3.—Le duc d’Orléans et le duc d’Aumale sont partis pour l’Afrique. C’est la réalisation d’une promesse que le prince avait faite à la fin d’un banquet, lors de son dernier voyage.—Une situation singulière est celle des princes de la famille royale en France; quels que soient leurs goûts, leur tempérament, leur caractère, leurs penchants, il faut qu’ils soient militaires. Il y a un impôt pour le payement duquel tout citoyen un peu aisé se fait remplacer:—c’est l’impôt que la conscription lève tous les ans sur la population, c’est l’impôt du sang.—Les princes de la famille royale seuls le payent toujours en nature, et pendant toute la vie.

—M. Adolphe Barrot, consul général de France à Manille, est arrivé à son poste. M. Adolphe Barrot est le frère du chef des incorruptibles, et le septième ou huitième parent que la protection de M. Odilon Barrot a fait pourvoir d’un poste avantageux.

—On éprouvait généralement en France, depuis quelque temps, le besoin d’être empaillé.—La faveur d’être conservé après le trépas était exclusivement réservée aux autruches,—aux casoars, aux singes, aux canards, etc., etc. M. Gannal est arrivé, qui a mis l’embaumement à la portée de toutes les fortunes.

—Aussi, on raconte que, dans un dîner, comme on parlait de la modicité de ses prix, M*** s’écria devant son père: «Ma foi, je ferai embaumer papa!»

Un enfant a été trouvé assassiné, de là déposé à la Morgue (remarquez que, depuis que les philanthropes ont supprimé les tours des hospices d’enfants trouvés—on dépose, il est vrai, moins d’enfants aux hospices, mais beaucoup plus au coin des bornes et dans les auges des pourceaux). Pour prolonger le plaisir que la population parisienne semblait éprouver à aller voir ce cadavre, on l’a fait embaumer par M. Gannal.
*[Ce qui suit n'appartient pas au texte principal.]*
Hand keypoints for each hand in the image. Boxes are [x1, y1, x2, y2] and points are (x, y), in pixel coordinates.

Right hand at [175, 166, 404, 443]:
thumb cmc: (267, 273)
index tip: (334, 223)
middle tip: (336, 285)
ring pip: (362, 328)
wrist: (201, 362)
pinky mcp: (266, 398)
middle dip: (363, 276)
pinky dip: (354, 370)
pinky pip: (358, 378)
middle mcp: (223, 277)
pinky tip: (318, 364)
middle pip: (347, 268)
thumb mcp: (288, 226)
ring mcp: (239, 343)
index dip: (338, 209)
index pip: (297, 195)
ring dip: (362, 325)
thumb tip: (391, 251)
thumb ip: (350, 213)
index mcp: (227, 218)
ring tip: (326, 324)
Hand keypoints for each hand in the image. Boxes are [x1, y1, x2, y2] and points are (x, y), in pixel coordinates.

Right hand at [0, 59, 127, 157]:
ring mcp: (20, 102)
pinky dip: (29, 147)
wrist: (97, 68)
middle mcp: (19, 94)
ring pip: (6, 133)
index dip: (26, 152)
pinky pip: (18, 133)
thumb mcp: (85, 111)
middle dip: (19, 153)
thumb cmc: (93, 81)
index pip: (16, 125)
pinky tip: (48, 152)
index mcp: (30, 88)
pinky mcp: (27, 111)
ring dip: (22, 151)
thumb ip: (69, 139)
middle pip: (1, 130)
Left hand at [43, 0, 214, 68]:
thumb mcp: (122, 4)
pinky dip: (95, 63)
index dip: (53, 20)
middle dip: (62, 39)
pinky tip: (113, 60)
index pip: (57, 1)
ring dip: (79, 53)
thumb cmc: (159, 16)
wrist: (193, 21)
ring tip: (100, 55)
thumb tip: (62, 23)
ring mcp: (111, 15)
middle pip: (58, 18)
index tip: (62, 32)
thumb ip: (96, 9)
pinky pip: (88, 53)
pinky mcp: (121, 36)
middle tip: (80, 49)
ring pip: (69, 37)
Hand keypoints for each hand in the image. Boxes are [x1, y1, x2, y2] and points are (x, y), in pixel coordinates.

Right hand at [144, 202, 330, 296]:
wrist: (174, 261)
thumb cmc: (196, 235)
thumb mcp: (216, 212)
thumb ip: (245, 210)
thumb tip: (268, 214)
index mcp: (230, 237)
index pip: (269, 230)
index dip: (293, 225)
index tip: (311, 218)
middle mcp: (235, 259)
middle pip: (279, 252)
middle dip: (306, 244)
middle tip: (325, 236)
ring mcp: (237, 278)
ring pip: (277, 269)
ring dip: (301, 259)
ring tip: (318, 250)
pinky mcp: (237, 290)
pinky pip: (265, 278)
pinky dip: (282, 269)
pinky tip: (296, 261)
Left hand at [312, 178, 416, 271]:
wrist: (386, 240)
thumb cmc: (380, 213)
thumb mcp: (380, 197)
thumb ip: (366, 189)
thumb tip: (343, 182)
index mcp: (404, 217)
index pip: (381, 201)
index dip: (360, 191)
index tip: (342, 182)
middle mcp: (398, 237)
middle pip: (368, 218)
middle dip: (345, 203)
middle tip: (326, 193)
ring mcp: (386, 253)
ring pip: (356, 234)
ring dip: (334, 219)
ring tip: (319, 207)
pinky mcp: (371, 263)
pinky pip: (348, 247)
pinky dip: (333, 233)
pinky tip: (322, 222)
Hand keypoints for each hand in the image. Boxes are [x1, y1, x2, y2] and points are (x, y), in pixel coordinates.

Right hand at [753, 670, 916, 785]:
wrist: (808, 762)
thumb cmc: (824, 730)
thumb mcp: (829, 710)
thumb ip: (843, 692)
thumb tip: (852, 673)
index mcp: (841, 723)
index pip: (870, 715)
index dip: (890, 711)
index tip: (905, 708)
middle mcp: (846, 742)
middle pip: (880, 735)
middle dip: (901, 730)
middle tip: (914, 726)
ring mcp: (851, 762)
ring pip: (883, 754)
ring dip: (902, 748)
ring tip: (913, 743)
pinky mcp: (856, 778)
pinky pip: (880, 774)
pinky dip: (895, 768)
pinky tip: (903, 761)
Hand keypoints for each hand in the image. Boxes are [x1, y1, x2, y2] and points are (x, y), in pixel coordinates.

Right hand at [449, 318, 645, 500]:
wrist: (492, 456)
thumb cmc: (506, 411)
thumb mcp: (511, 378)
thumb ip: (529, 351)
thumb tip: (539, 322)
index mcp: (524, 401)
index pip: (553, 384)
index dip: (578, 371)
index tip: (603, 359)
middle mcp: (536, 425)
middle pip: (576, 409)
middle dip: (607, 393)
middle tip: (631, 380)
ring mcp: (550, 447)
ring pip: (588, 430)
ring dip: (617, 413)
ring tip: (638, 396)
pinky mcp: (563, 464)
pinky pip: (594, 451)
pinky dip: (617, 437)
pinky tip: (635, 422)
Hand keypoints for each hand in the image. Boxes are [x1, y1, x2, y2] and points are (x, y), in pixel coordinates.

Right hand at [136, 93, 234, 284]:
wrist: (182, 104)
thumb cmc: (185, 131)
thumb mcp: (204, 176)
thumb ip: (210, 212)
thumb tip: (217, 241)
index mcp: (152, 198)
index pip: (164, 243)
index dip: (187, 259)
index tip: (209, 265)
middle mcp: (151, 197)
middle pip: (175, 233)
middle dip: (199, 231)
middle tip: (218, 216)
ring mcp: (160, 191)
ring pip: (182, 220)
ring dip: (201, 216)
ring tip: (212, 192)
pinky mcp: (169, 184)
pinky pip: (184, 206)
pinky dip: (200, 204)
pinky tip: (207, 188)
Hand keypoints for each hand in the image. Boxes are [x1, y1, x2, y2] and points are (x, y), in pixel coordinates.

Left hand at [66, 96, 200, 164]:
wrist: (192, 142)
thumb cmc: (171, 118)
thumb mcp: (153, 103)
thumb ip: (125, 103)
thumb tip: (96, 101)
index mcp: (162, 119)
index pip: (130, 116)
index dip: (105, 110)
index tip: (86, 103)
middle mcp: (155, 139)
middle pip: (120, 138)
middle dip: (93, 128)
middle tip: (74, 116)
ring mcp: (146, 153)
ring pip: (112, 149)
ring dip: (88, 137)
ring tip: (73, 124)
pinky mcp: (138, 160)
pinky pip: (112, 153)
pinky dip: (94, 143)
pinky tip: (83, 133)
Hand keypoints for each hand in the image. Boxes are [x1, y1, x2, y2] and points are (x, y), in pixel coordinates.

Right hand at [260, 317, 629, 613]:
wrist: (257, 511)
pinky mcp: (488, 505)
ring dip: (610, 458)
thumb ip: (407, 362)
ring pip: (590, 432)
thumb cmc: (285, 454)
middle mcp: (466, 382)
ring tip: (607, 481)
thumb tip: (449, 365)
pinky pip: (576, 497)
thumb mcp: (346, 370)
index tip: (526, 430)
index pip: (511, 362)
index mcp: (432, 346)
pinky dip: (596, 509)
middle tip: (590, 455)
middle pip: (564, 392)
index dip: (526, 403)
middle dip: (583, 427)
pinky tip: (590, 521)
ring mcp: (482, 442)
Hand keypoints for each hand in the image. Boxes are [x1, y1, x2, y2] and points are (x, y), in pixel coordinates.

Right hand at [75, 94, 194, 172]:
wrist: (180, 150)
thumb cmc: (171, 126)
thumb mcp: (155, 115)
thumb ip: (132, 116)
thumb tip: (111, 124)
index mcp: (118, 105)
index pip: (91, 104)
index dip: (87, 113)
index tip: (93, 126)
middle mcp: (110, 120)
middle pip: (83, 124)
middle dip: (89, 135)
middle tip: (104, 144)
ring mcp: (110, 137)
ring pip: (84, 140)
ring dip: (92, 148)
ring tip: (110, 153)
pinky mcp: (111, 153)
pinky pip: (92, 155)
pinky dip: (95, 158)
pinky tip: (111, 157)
M. Gannal, dont les procédés sont fort ingénieux, à ce qu’on dit,—me paraît, en outre, fort habile à exploiter la publicité; j’ai vu, dans les journaux, des lettres de lui très-curieuses dans lesquelles il prévenait les lecteurs contre les concurrents qui pourraient s’élever.—«On ira ailleurs, si l’on veut, dit-il; on s’adressera à quelque autre, mais qu’arrivera-t-il?—On sera très-mal empaillé, voilà tout.»—M. Gannal n’y tient pas.—S’il vous avertit, c’est dans votre intérêt.—Voulez-vous être très-mal empaillé?—Allez ailleurs.

4.—Je ne vous parlerai que pour mémoire de la représentation des dames bienfaisantes, qui a eu lieu hier au théâtre de la Renaissance. M. Panel avait une extinction de voix. Le monsieur qui jouait le rôle de Saint-Mégrin s’est jeté à genoux avec une telle violence, qu’il a fait craquer le plancher.—Les chœurs ont été cahin-caha.—La musique de M. Flottow est pâle, incolore et ennuyeuse.—Il l’a vendue 2,000 francs aux Polonais;—charité bien ordonnée commence et finit par soi-même.—On a tant parlé de cette représentation, qu’il serait ennuyeux d’en faire un long récit. Je dirai seulement que je ne comprends pas qu’un mari permette à sa femme de se placer dans une position où il ne pourrait pas demander raison d’une insulte qu’on lui ferait.

—Après la représentation, cent cinquante personnes ont demandé sans façon à souper à M. de Castellane.—On s’est rendu à l’hôtel, quelques-uns en voiture, les autres à pied,—en costume de Henri III.—Les maris ont été exclus du souper comme des coulisses,—où, assure-t-on, il se serait passé des choses bizarres.